Task directions: Retype, exactly as written, every line from the one containing "highest level that" through the last line of the records below, both included; skip the pictures.

(Dataset excerpts)
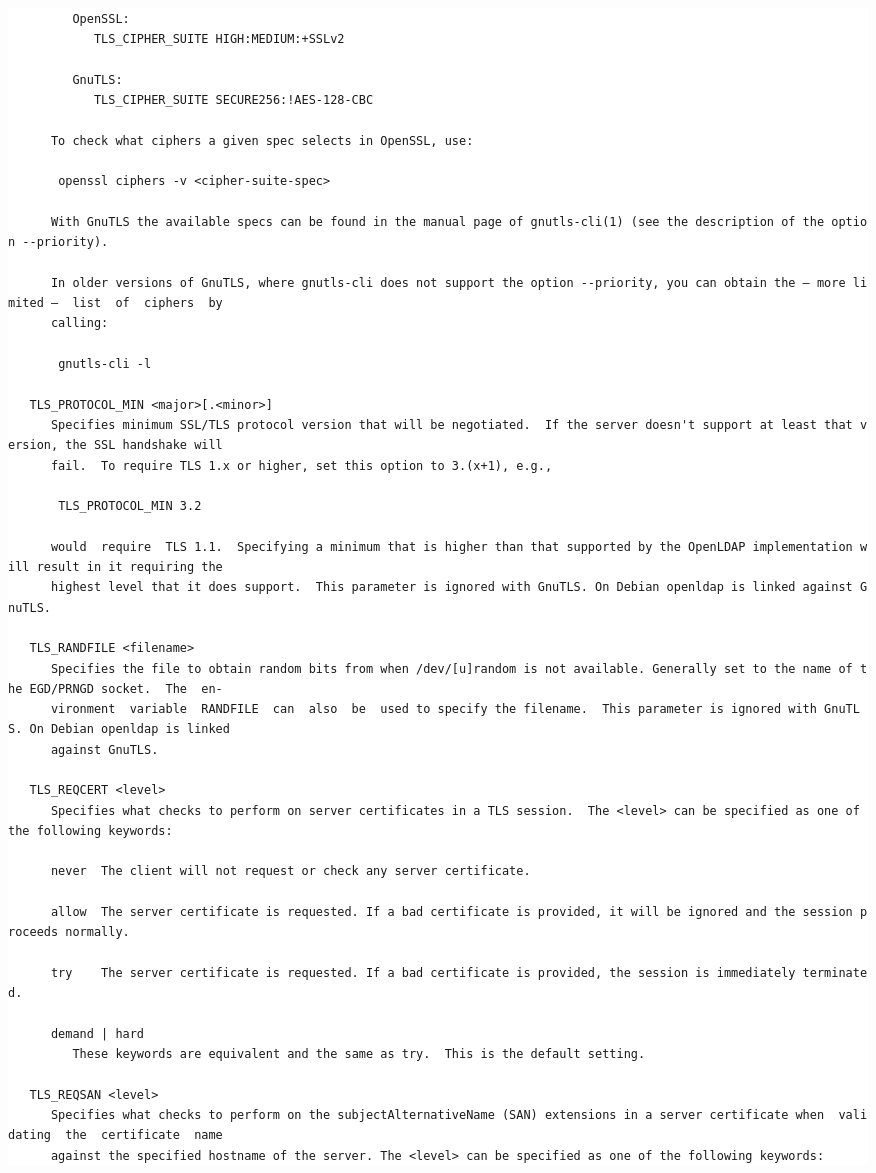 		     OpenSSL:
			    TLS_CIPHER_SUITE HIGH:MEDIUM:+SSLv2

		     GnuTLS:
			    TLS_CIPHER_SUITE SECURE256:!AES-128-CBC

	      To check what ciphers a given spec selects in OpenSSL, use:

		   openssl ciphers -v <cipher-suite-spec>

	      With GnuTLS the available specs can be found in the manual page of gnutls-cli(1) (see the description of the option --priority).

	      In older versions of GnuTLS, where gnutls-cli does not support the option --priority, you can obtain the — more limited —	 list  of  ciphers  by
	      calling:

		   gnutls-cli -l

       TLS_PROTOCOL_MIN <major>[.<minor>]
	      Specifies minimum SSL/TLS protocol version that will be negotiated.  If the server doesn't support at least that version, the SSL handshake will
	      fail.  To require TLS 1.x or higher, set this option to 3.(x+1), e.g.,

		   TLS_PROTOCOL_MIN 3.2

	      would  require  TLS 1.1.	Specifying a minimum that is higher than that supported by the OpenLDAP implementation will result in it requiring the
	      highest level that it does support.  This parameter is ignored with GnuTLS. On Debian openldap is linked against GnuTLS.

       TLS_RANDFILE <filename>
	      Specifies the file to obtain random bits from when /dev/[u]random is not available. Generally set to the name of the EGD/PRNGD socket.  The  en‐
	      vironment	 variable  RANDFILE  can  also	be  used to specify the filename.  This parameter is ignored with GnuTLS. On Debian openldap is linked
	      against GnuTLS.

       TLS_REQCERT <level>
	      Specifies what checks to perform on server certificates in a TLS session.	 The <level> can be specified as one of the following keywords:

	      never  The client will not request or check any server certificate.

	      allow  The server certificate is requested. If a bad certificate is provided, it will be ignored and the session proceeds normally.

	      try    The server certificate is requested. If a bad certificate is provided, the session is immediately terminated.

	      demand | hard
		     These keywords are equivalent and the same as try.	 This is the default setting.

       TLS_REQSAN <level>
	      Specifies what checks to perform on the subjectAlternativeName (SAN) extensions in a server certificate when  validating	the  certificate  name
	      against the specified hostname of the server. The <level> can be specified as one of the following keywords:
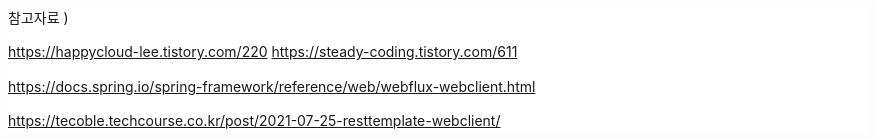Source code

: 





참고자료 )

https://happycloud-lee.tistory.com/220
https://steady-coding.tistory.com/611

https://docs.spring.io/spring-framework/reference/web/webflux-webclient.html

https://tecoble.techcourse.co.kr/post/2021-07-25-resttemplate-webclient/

Solved exercise:
	      highest level that it does support.  This parameter is ignored with GnuTLS. On Debian openldap is linked against GnuTLS.

       TLS_RANDFILE <filename>
	      Specifies the file to obtain random bits from when /dev/[u]random is not available. Generally set to the name of the EGD/PRNGD socket.  The  en‐
	      vironment	 variable  RANDFILE  can  also	be  used to specify the filename.  This parameter is ignored with GnuTLS. On Debian openldap is linked
	      against GnuTLS.

       TLS_REQCERT <level>
	      Specifies what checks to perform on server certificates in a TLS session.	 The <level> can be specified as one of the following keywords:

	      never  The client will not request or check any server certificate.

	      allow  The server certificate is requested. If a bad certificate is provided, it will be ignored and the session proceeds normally.

	      try    The server certificate is requested. If a bad certificate is provided, the session is immediately terminated.

	      demand | hard
		     These keywords are equivalent and the same as try.	 This is the default setting.

       TLS_REQSAN <level>
	      Specifies what checks to perform on the subjectAlternativeName (SAN) extensions in a server certificate when  validating	the  certificate  name
	      against the specified hostname of the server. The <level> can be specified as one of the following keywords:
Source code

: 





참고자료 )

https://happycloud-lee.tistory.com/220
https://steady-coding.tistory.com/611

https://docs.spring.io/spring-framework/reference/web/webflux-webclient.html

https://tecoble.techcourse.co.kr/post/2021-07-25-resttemplate-webclient/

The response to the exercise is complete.